The results presented in this work refer to normal subjects and aim at validating the reliability of the developed algorithm. The applicability of this methodology to pathological subjects and its real outcomes are still to be demonstrated.

4. Conclusions

The aim of this work is to propose an algorithm for the identification and classification of the two main components of each heart sound, namely the mitral and tricuspid components of first heart sound and the aortic and pulmonary components of second heart sound.

The algorithm correctly identified 99.2% of heart sounds and of their components in a test population of 24 healthy subjects. A comparison with the state of the art shows that the values of sensitivity obtained are higher than those achieved by most of the currently available techniques. Moreover, we performed a trustworthy quantitative characterization of the timing of occurrence of heart sounds components. To our best knowledge, results reported for the S₁ components have not yet presented in the literature.
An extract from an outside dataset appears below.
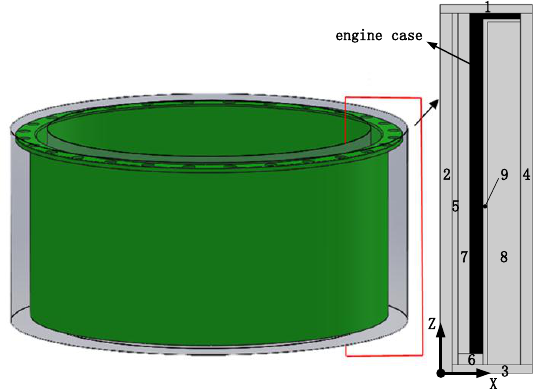
Figure 15. Radial section of the blank (The order of material removal was 1-2-3-4-5-6-7-8-9).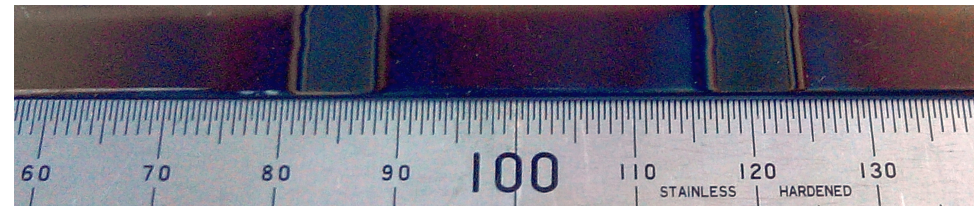
Figure 1. Representative diamond-like carbon (DLC) coatings on stainless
The relative simplicity of this technique is as a plus in the heart sound segmentation panorama. Indeed, the developed algorithm does not base on highly computationally expensive techniques, such as Empirical Mode Decomposition and wavelets, nor it needs a training phase as it is typical of machine learning approaches. Even when compared to most other envelope-based algorithms, the proposed solution proves highly efficient because of its lack for a search-back phase in the heart sounds detection process.

The capability of quantitatively measuring the timing of heart sounds, of their components, and the latency among them may open to a wide range of clinical applications as the analysis of the heart electro-mechanical coupling, the relationship between right and left heart coordination, and the diagnosis of various cardiological, valvular, and respiratory diseases.

A limitation of this work is the validation of the methodology on a sample population of healthy subjects only. In fact, pathological conditions may cause alterations of the PCG waveforms that could compromise the reliability of the assessment of the timing of heart sound components. In the future, we will test the algorithm on pathological subjects to evaluate its reliability also in this condition.